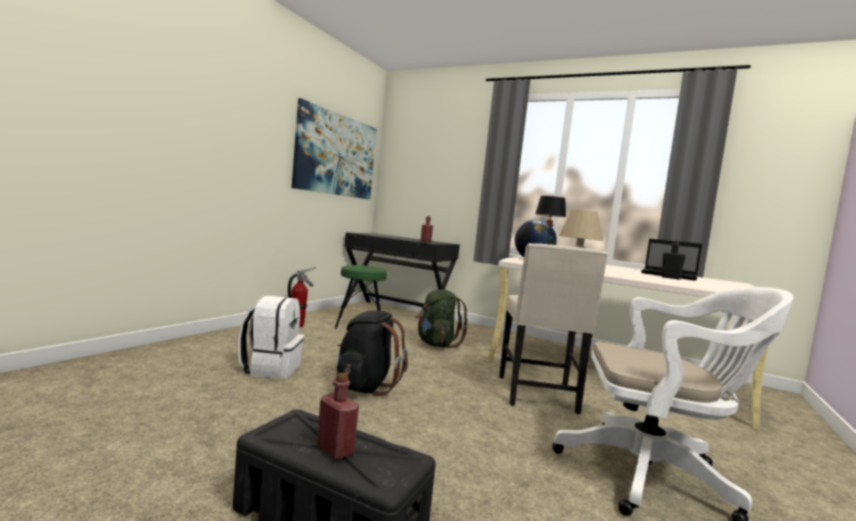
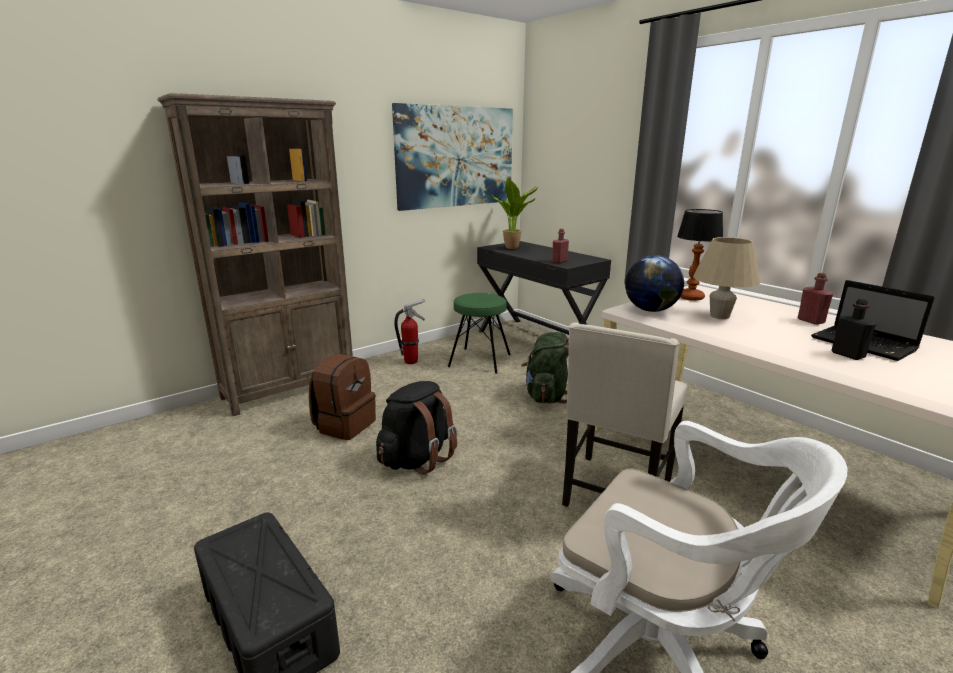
camera: 25 degrees right, 15 degrees up
white backpack [238,296,304,379] -> brown backpack [309,354,376,440]
red bottle [317,373,359,460] -> red bottle moved to [798,273,833,325]
none -> brown bookcase [158,93,353,416]
none -> potted plant [485,178,538,249]

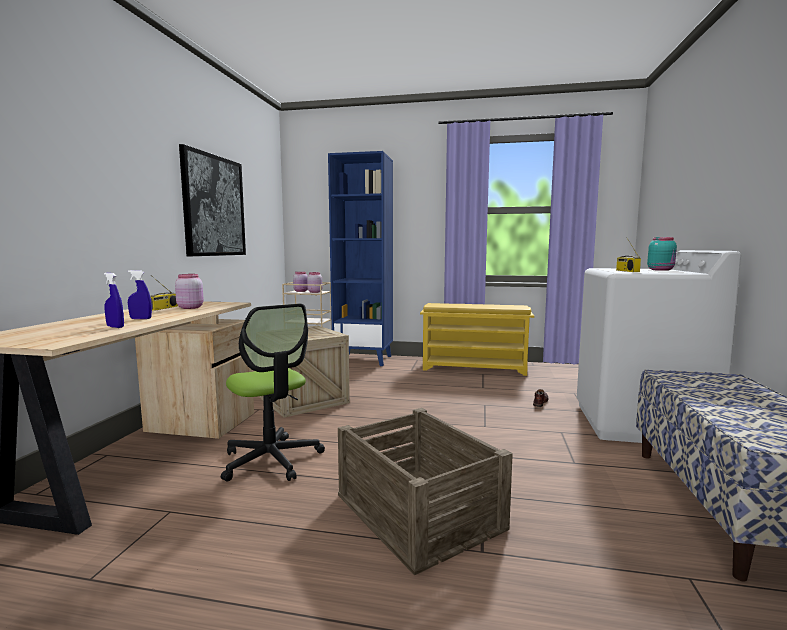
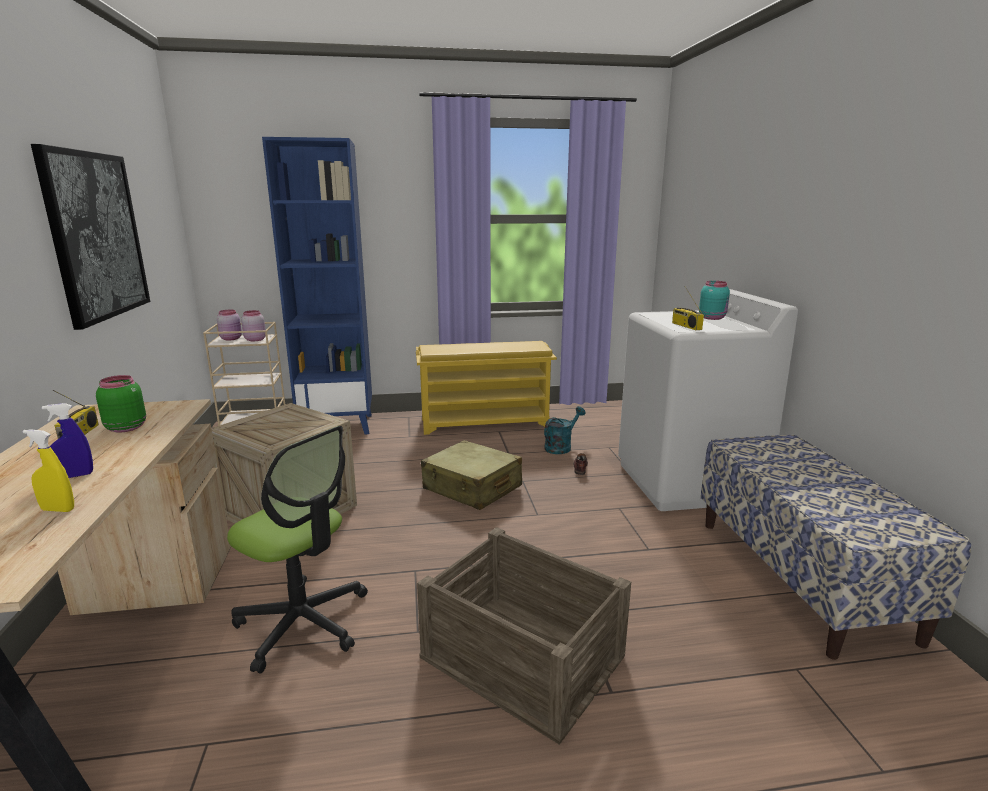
camera: 20 degrees left, 10 degrees up
blue spray bottle [104,273,124,328] -> yellow spray bottle [23,429,74,512]
pink jar [175,274,204,309] -> green jar [96,375,146,433]
none -> beige suitcase [421,440,522,510]
none -> turquoise watering can [544,406,586,454]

-----

◆ Assignment
Take every line above that includes "brown" and list it.

◆ Reply to the task
white backpack [238,296,304,379] -> brown backpack [309,354,376,440]
none -> brown bookcase [158,93,353,416]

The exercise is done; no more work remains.